Bir LGBTQ+ alt grubu olarak ergen ve gençlere bakıldığında ise akıl ve ruh sağlığını negatif olarak etkileyen en önemli etmenlerin başında damgalama ve ayrımcılığın geldiği yine yapılan araştırmalarla sonucunda bilinmektedir. Ruh ve akıl sağlığına pozitif etkisi olan faktörler arasında ise daha çok sosyal refah seviyesi yüksek ve gelişmiş ülkelerde rastlanılan zorbalık karşıtı yasal düzenlemeler, LGBTQ+ gençlerin okul sosyal hayatına tam ve eksiksiz olarak katılmalarını sağlayan öğrenci aktivite klüpleri, LGBTQ+ dostu eğitim müfredatı, aile ve akran desteği gibi etmenler gösterilmektedir.

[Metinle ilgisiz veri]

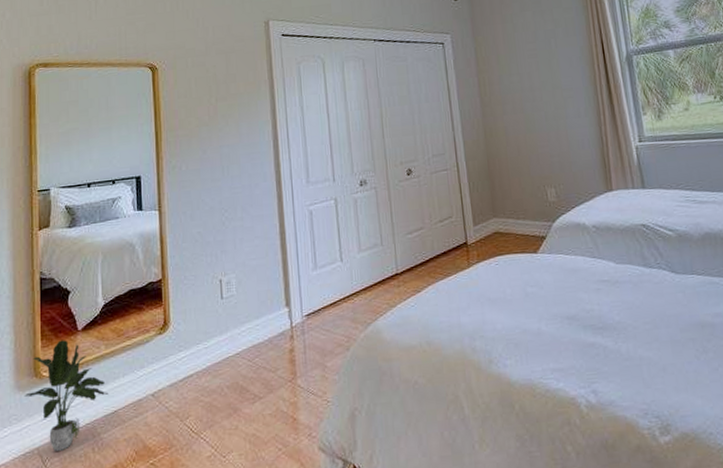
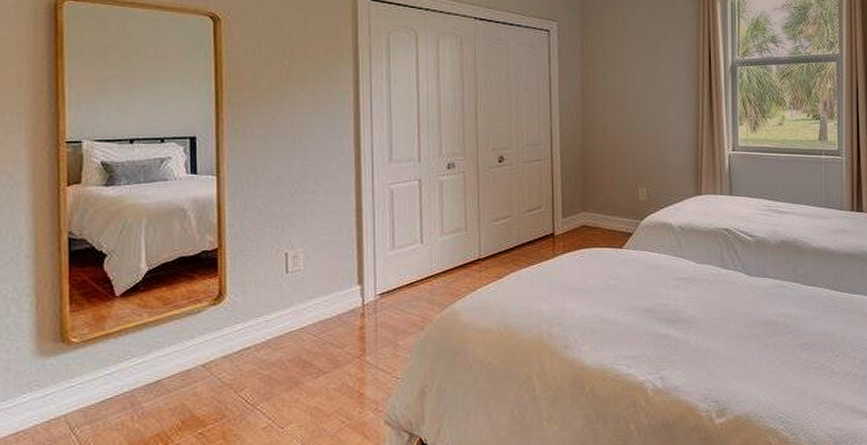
potted plant: present [24,340,109,452] -> none [48,305,152,420]

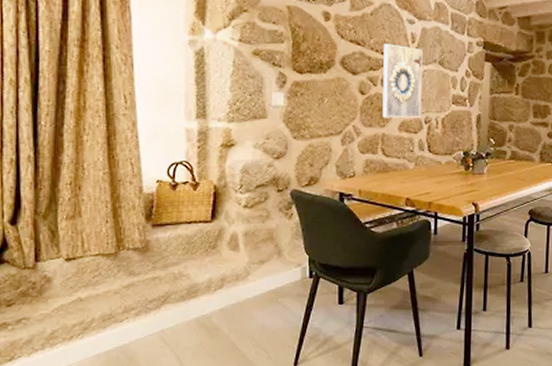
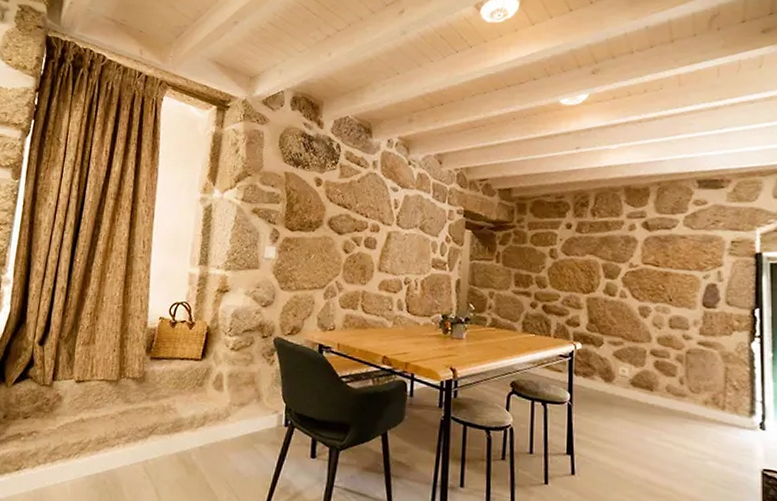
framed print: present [382,43,423,118] -> none [364,208,405,278]

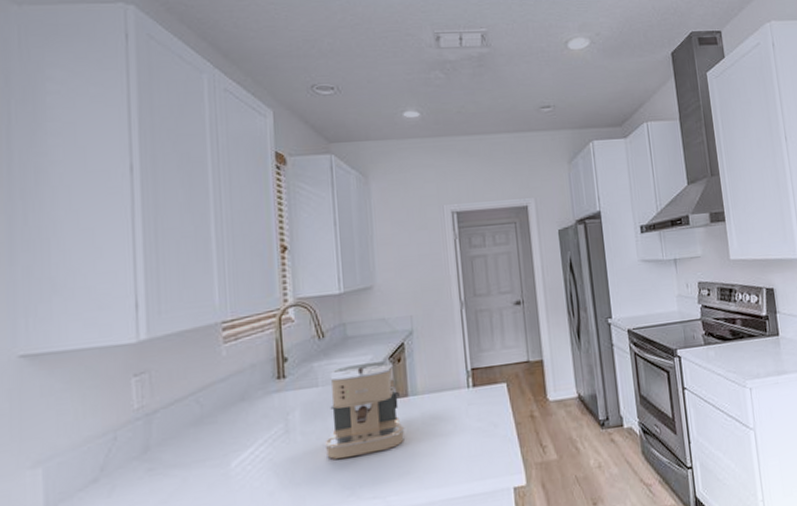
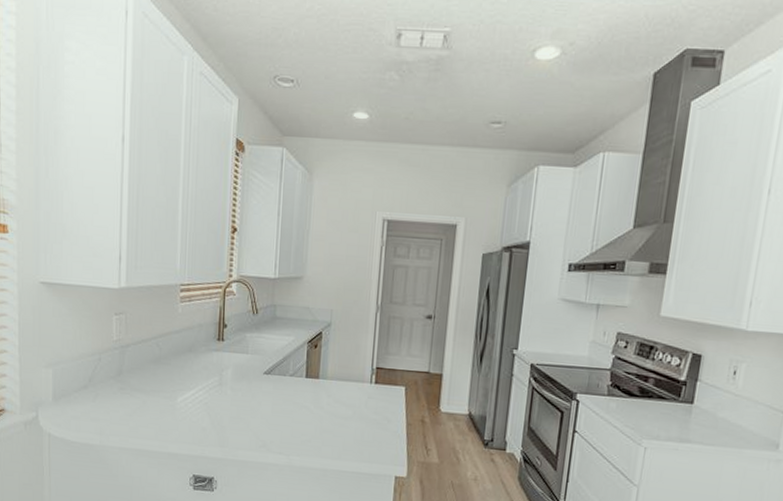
coffee maker: present [324,361,405,459] -> none [247,341,313,419]

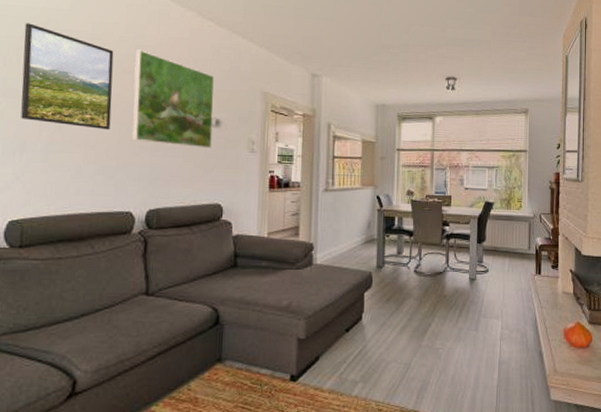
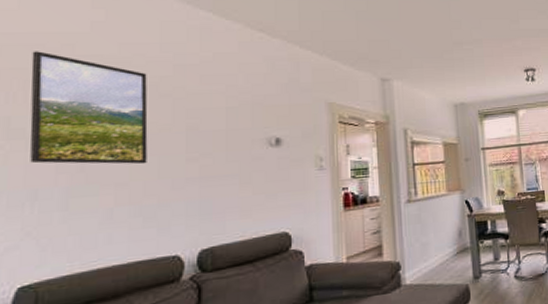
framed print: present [132,49,215,149] -> none [174,70,273,173]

Özetle, gelişmesi devam bireyler olarak LGBTQ+ ergen ve gençlerin toplum ve sosyal ortamlarda cinsel yönelim ve cinsel kimliklerini saklamadan bir LGBTQ+ birey olarak yer almalarını engelleyen ayrımcılık temelli sosyal ve bireysel tutum ve davranışlar ruh ve akıl sağlığını olumsuz etkilerken okul ve benzeri ortamlarda cinsel yönelim ve kimliklerine saygı gösteren katılımcı tutum ve davranışlar ise akıl ve ruh sağlığına olumlu etki yapmaktadır.
KKTC geneline baktığımızda ise elimizde LGBTQ+ ergen ve gençlerde akıl ve ruh sağlığına yönelik herhangi bir çalışma olmadığını görmekteyiz. Aynı şekilde LGBTQ+ haklarını savunan sivil toplum örgütlerinin gerçekleştirdiği LGBTQ+ haklarına yönelik genel farkındalık yaratma ve benzeri etkinlikler dışında LGBTQ+ ergen ve gençlere yönelik düzenli olarak devam eden herhangi bir çalışma yoktur. Yukarıda değindiğim ve LGBTQ+ bireylerin ruh ve akıl sağlığına olumlu etkileri olduğu bilinen faktörlerin ve yasal düzenlemelerin olmadığı Kuzey Kıbrıs ve benzeri ortamlarda ruhsal ve psikolojik gelişimini henüz tamamlamamış LGBTQ+ ergen ve gençler tamda bu nedenle yüksek risk grubuna girmektedirler. Bu bağlamda yaşanılan sorunlar LGBTQ+ ergen ve gençlerin sosyal yaşamlarını ve eğitim süreçlerini olumsuz etkilerken ruh ve akıl sağlıkları üzerinde kalıcı etkilere yol açabilmektedir. Bu konuda insiyatif alınarak sivil toplum örgütleri, devlet, ve uzmanlar işbirliğinde geç kalınmadan bir devinim başlatmanın zamanı gelmiş hatta geçmektedir.